DATA SECTION →
◆ ◆ ◆ ◆ ◆ ◆ ◆

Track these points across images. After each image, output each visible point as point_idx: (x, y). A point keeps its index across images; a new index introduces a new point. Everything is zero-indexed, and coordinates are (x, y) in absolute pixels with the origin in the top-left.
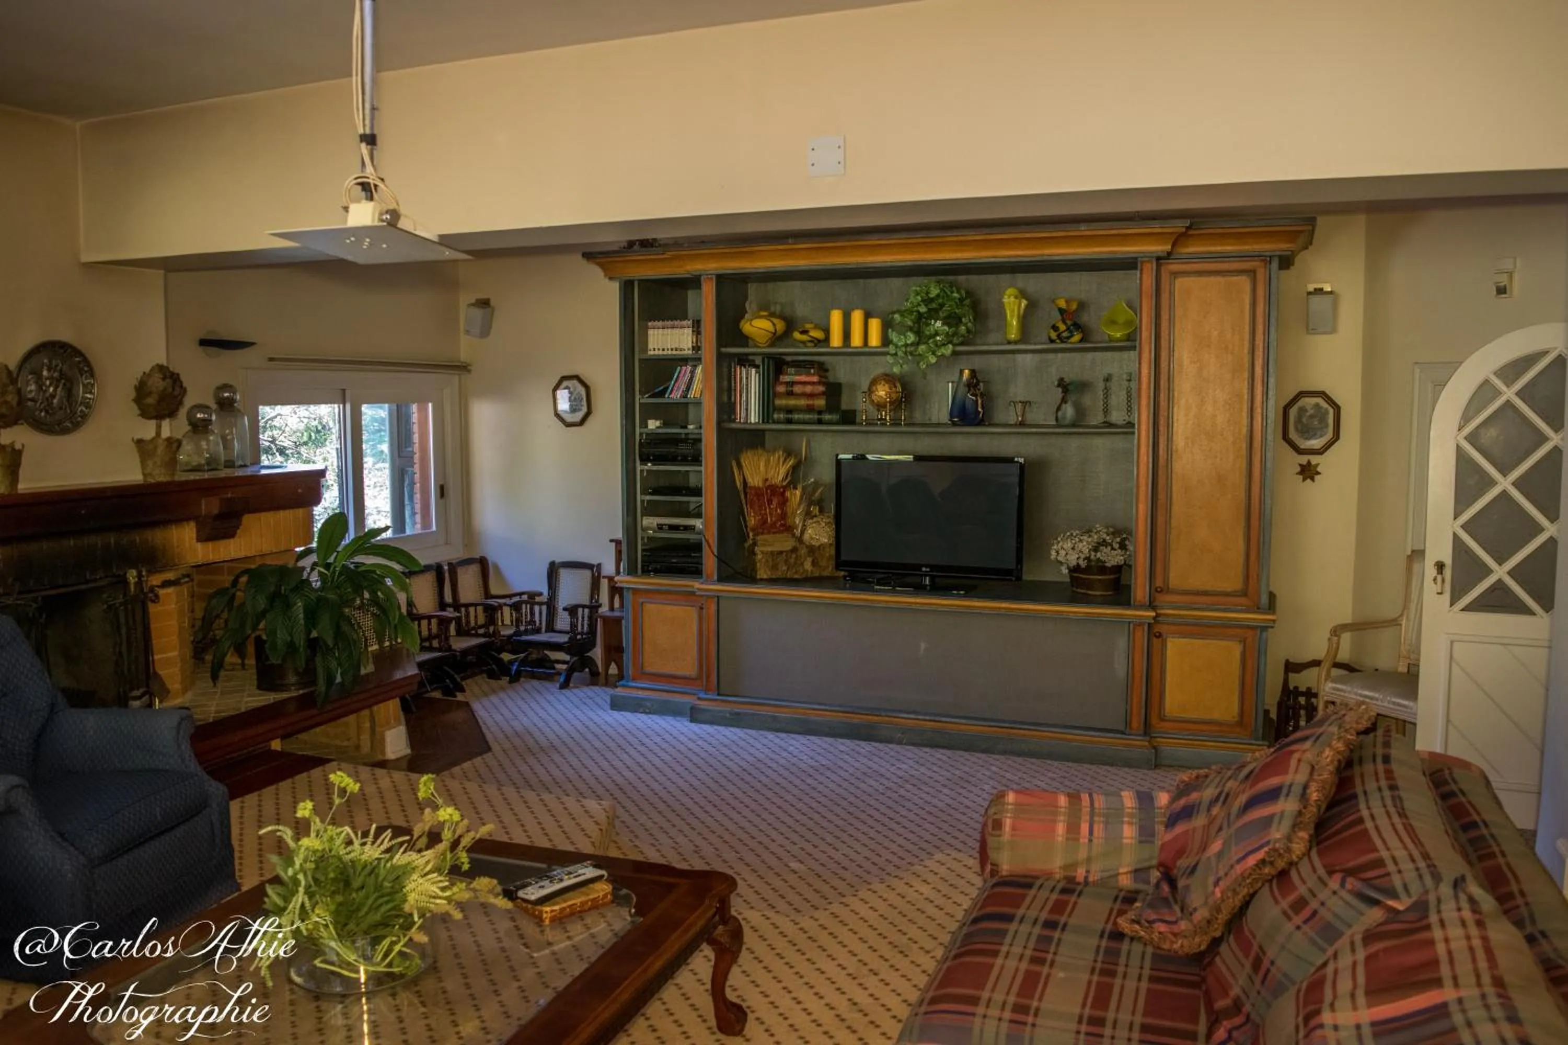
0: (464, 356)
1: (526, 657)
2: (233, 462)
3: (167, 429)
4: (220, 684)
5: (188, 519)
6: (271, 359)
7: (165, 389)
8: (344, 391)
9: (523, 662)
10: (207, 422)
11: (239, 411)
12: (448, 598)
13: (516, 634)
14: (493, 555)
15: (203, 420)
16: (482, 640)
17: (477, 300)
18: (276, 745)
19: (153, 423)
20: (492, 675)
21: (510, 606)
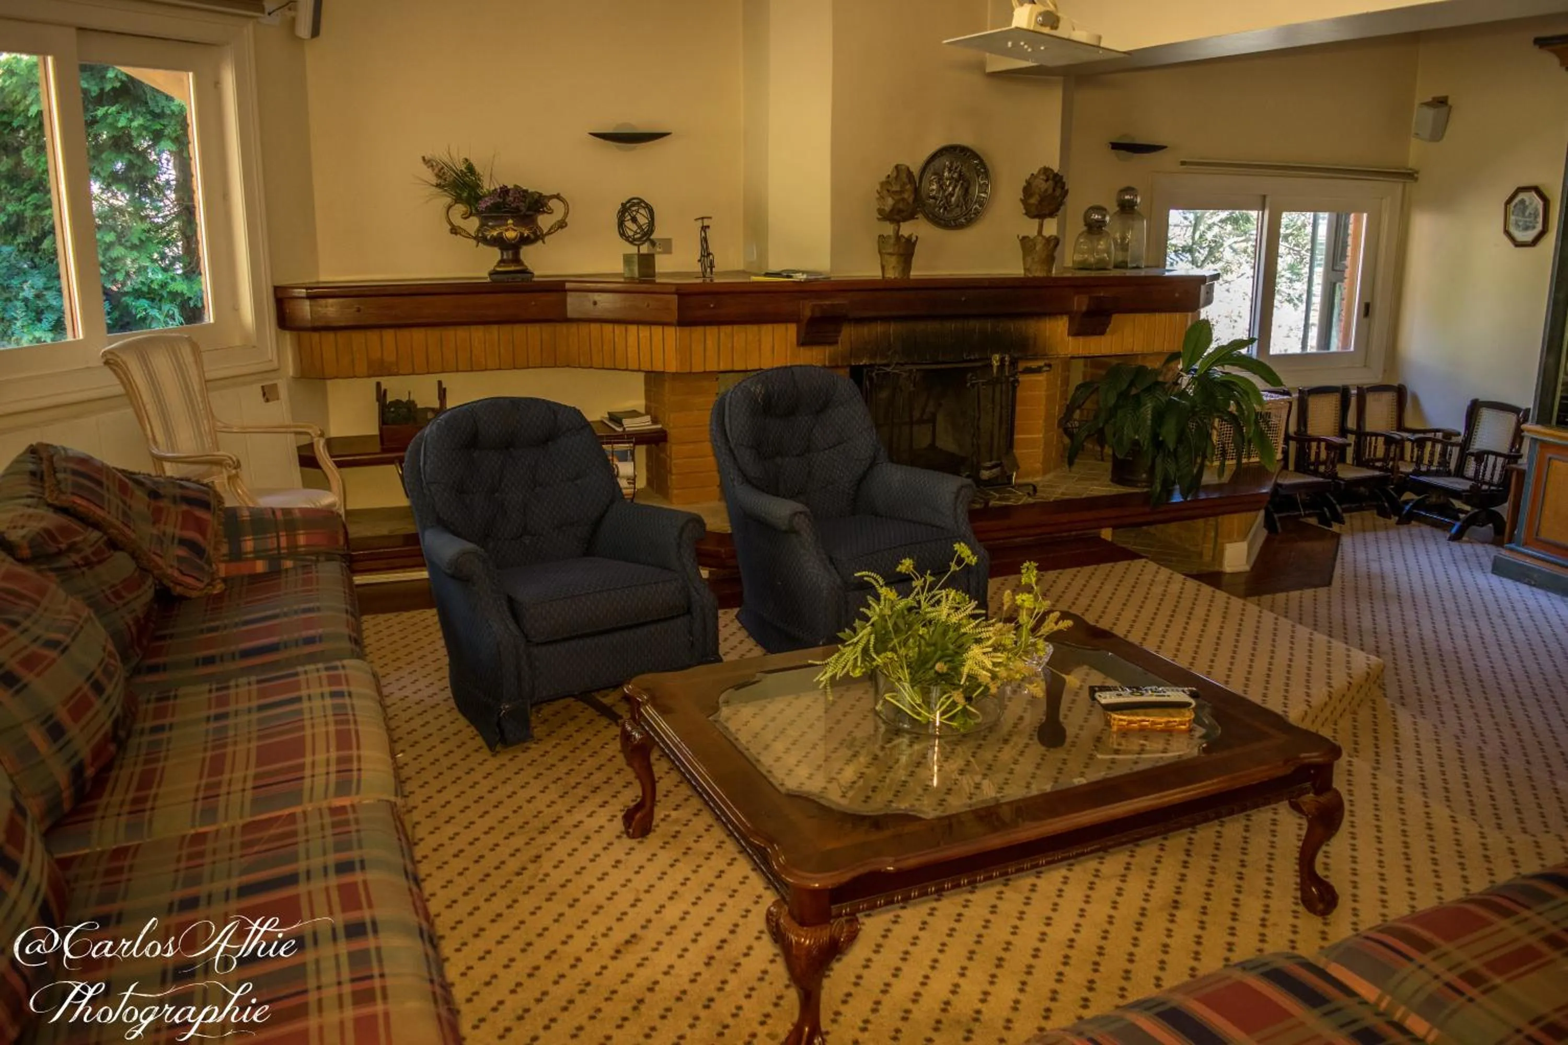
0: (1412, 163)
1: (1423, 500)
2: (1126, 263)
3: (1051, 227)
4: (1074, 468)
5: (1061, 314)
6: (1183, 163)
7: (1046, 190)
8: (1264, 197)
9: (1417, 505)
10: (1101, 223)
11: (1139, 214)
12: (1351, 423)
13: (1414, 473)
14: (1415, 385)
15: (1097, 221)
16: (1377, 473)
17: (1434, 99)
18: (1107, 534)
19: (1036, 222)
20: (1383, 513)
21: (1413, 442)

◆ ◆ ◆ ◆ ◆ ◆ ◆

YOUR TASK → Give the lines above, from the first one through the line with "17: (477, 300)", as a JSON list of strings with one string per line and the pictures left out.

ANSWER TO THIS PROBLEM →
[
  "Track these points across images. After each image, output each visible point as point_idx: (x, y). A point keeps its index across images; a new index introduces a new point. Everything is zero-indexed, and coordinates are (x, y) in absolute pixels with the origin in the top-left.",
  "0: (464, 356)",
  "1: (526, 657)",
  "2: (233, 462)",
  "3: (167, 429)",
  "4: (220, 684)",
  "5: (188, 519)",
  "6: (271, 359)",
  "7: (165, 389)",
  "8: (344, 391)",
  "9: (523, 662)",
  "10: (207, 422)",
  "11: (239, 411)",
  "12: (448, 598)",
  "13: (516, 634)",
  "14: (493, 555)",
  "15: (203, 420)",
  "16: (482, 640)",
  "17: (477, 300)"
]